Is the Pangu age finally upon us?
Sup qt's
>>107838951Yes, 鬼佬 maximum white man benchmark score best model revolutionary intelligence new LLM AI for men, women, children, pets
Do you think they will start up production of additional ram or do you think cloud models will be the only way to go in the future?
>>107839186No, everyone expects the bubble to pop
Why are all templates greyed out in ST when using chat completion? And why are chat and text completion two differrent things?

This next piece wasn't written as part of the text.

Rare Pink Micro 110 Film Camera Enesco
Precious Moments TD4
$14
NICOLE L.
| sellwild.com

why do a lot of you favor GLM 4.6 and not 4.7? I was running 4.6 for awhile but I've been liking 4.7, it feels different. just curious
>>107839204chat completion applies model default templates on the backend
>>107839208>why do a lot of you favor GLM 4.6 and not 4.7?Only NAI shills do.
>>107838898>open box>I accidentally Miku
>>107839196How bad will things get if the bubble simply doesn't pop?

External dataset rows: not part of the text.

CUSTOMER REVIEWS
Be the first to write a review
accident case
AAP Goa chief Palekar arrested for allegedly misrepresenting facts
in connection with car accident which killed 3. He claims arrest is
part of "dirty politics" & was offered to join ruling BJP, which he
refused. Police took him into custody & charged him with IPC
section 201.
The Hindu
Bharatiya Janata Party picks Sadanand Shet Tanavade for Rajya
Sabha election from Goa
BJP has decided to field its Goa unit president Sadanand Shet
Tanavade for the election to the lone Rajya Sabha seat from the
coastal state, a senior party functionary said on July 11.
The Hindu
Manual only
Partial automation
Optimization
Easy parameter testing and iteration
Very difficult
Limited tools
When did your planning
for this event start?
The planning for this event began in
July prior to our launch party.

>>107839363When rich people start becoming bothered by it
>>107839186>>107839363If you're not poor it's actually extremely funny to watch on the sidelines. I hope it won't pop.

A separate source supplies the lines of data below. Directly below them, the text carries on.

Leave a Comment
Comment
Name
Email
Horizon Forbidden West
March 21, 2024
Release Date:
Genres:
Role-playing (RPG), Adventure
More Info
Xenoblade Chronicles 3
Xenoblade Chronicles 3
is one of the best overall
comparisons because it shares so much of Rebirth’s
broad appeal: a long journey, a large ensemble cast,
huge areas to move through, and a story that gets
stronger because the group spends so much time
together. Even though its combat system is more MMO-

>>107839196>he thinks RAM prices are going to return to normal after the bubble pops
OP's pic reminded me of when I had to put my cat that died in a shoebox to take him in for cremation and now i'm sad
>>107839383retard
>>107839208I like both for different reasons. 4.7 is smarter and tends to stick to the prompt more closely. Often to an autistic degree which sometimes leads to issues with cards that aren't tightly written. 4.6 feels more flexible and creative out of the box.But I've had a lot of success with 4.7 here as well after adjusting my older cards to cover for that.